La tregua, sancita nel cda della scorsa settimana, è già finita. Il tribunale di Ancona ha disposto il sequestro cautelativo delle quote detenute dalla società milanese, l'80% delle azioni, per gli impegni non mantenuti
Ancona, 14 maggio 2008 - La tregua, sancita nel cda della scorsa settimana, è già finita. Ieri a Milano è andato in scena il cda della Terzo Tempo, la controllante della società biancorossa (ha l’80% delle azioni). Il presidente dell'Ancona Calcio Sergio Schiavoni lo aveva chiesto e lo ha ottenuto: il tribunale di Ancona ha disposto il sequestro cautelativo delle quote detenute dalla società milanese.

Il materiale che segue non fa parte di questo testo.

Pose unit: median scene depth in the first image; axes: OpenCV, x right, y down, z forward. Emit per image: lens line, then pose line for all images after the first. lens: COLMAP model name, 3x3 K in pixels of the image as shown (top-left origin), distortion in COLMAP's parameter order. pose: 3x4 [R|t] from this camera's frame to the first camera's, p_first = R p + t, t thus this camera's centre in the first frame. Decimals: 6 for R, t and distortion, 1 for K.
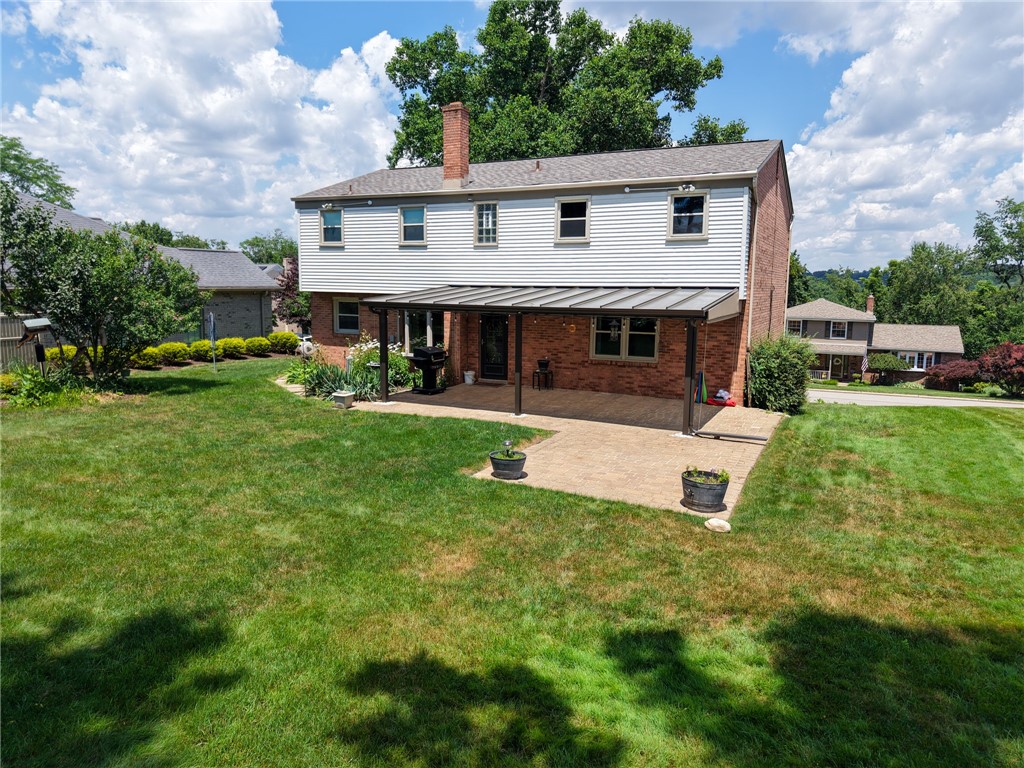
lens RADIAL K [[746.3, 0, 512.0], [0, 746.3, 384.0], [0, 0, 1]] dist [0.071038, -0.076596]
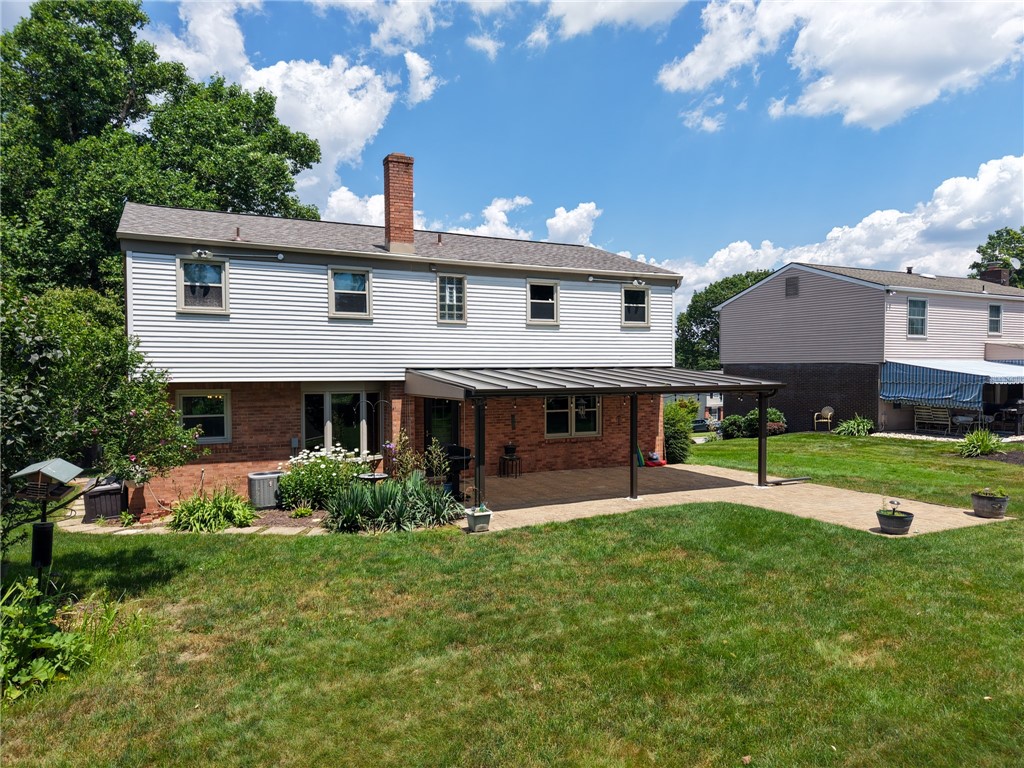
lens RADIAL K [[746.3, 0, 512.0], [0, 746.3, 384.0], [0, 0, 1]] dist [0.071038, -0.076596]
pose [[0.552515, -0.033399, 0.832834, -0.763677], [0.114551, 0.992758, -0.036182, -0.076838], [-0.825594, 0.115393, 0.552340, 0.483262]]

L'iniziativa legale andrebbe ricondotta all'esigenza di tutelarsi contro il mancato pagamento di quanto concordato al momento dell'ingresso dei soci milanesi in società. La Terzo tempo avrebbe a sua volta presentato al giudice una contromemoria e i due fascicoli sono ora in attesa di una decisione del magistrato, che dovrebbe arrivare fra una decina di giorni. La situazione si è determinata anche per il tramonto di alcuni presupposti relativi al Csi e al Progetto Soccer per un calcio 'etico', di cui l'Ancona era diventata portabandiera nei mesi scorsi. La vicenda giudiziaria si inquadra in un momento in cui l'Ac Ancona - che milita in serie C - è impegnata nei play off per il passaggio alla B.